Overall, Eger and Scheufen have published a stimulating book that not only provides information on the background to Open Access, but also, based on empirical findings, calls for a prudent approach that takes into account the actual motives of scientists and scholars in publishing. In addition to striving for reputation, this also includes quality control, the lack of which leads to a great deal of research effort for readers. Both authors obviously have solutions in mind that closely follow the established structures of journals and review procedures. This is understandable, especially since the proposals are discussed as a reaction to a survey, which of course reflects the use of current structures whose absence leads to great research and evaluation effort for readers.


But perhaps this result is too conservative. On the one hand, the survey period between 2012 and 2015 has to be considered. For Germany, the answers were submitted in 2012. It is doubtful whether this will reliably describe current publication behaviour. Here we need only think of the sharp rise in the use of social media since then. Perhaps it would also make sense to consider to what extent the journal format is still suitable for labelling publications as scientifically relevant. This question is all the more urgent since journals do not play such a central role in the humanities. Monographs are important here, which can of course also be published openly. Monographs, however, have been completely ignored Eger and Scheufen. By the way, the counterpart to journals would in this case be the publishing house. If you think all this through to the end, Open Access would be nothing more than an author-financed event, with the same publishers and the same journal titles all the time. Eger and Scheufen stress that Open Access is ultimately about readers finding the best and most relevant content. It is more about distinction and visibility structures. No empirical study can answer the question of how this is best achieved in an open publishing world. This calls for the power of visionary thinking, which in turn must be empirically supported so that it does not ignore the needs of practice.

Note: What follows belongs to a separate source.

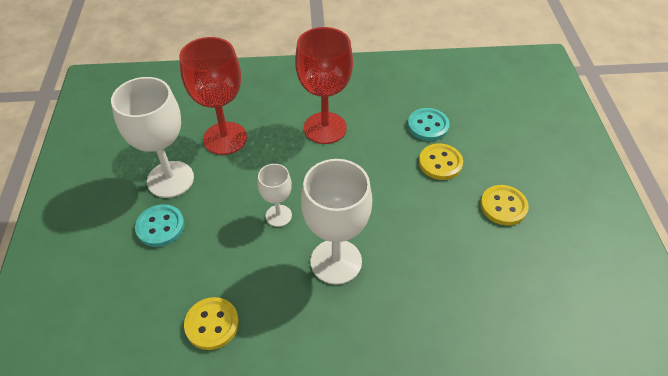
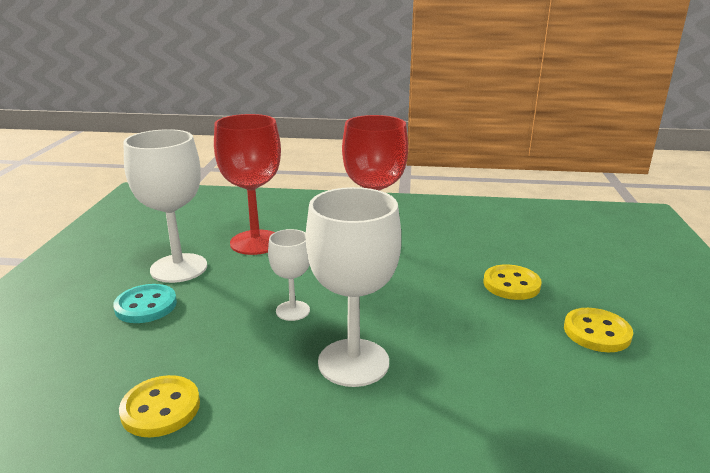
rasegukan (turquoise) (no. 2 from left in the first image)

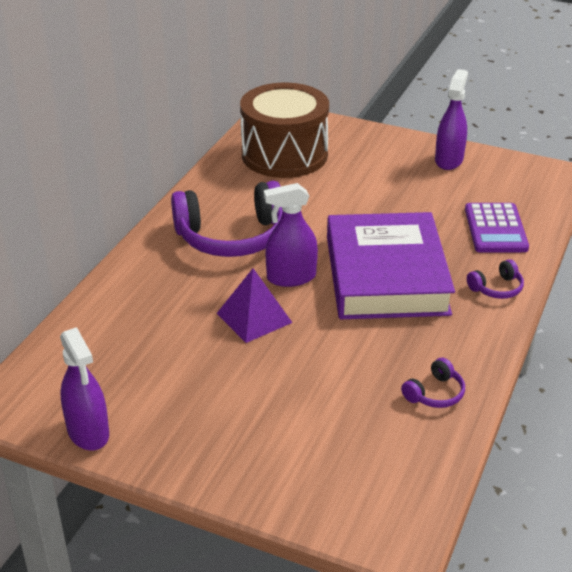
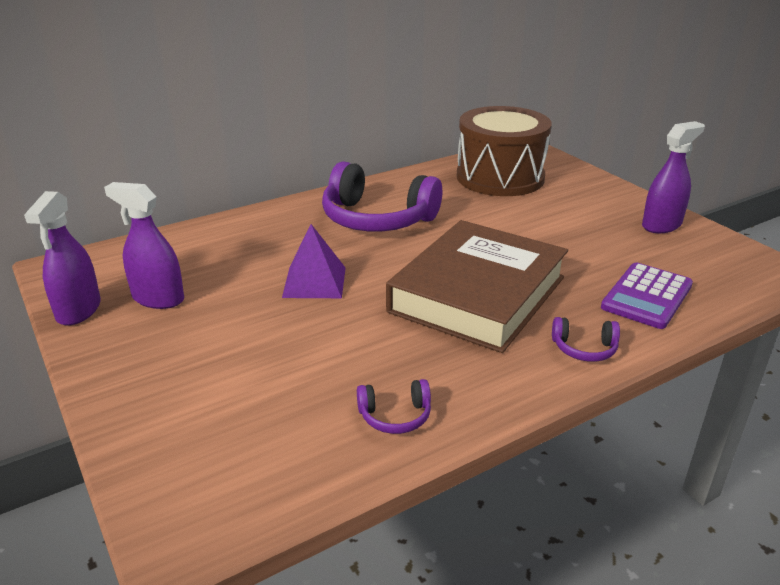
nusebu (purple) (no. 2 from left)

Even if the transformation to APC while retaining classic journal formats probably does not represent the future of scientific publishing that corresponds to the possibilities of the Internet, the criteria developed by Eger and Scheufen for the success of Open Access remain valid in any case: relevant content must be quality-checked, searchable and permanently accessible, and at the same time convey the deserved academic reputation to its authors.

By Eric W. Steinhauer, Prof. Dr. jur.; deputy director Universitätsbibliothek Hagen, FernUni in Hagen / Humboldt-Universität zu Berlin.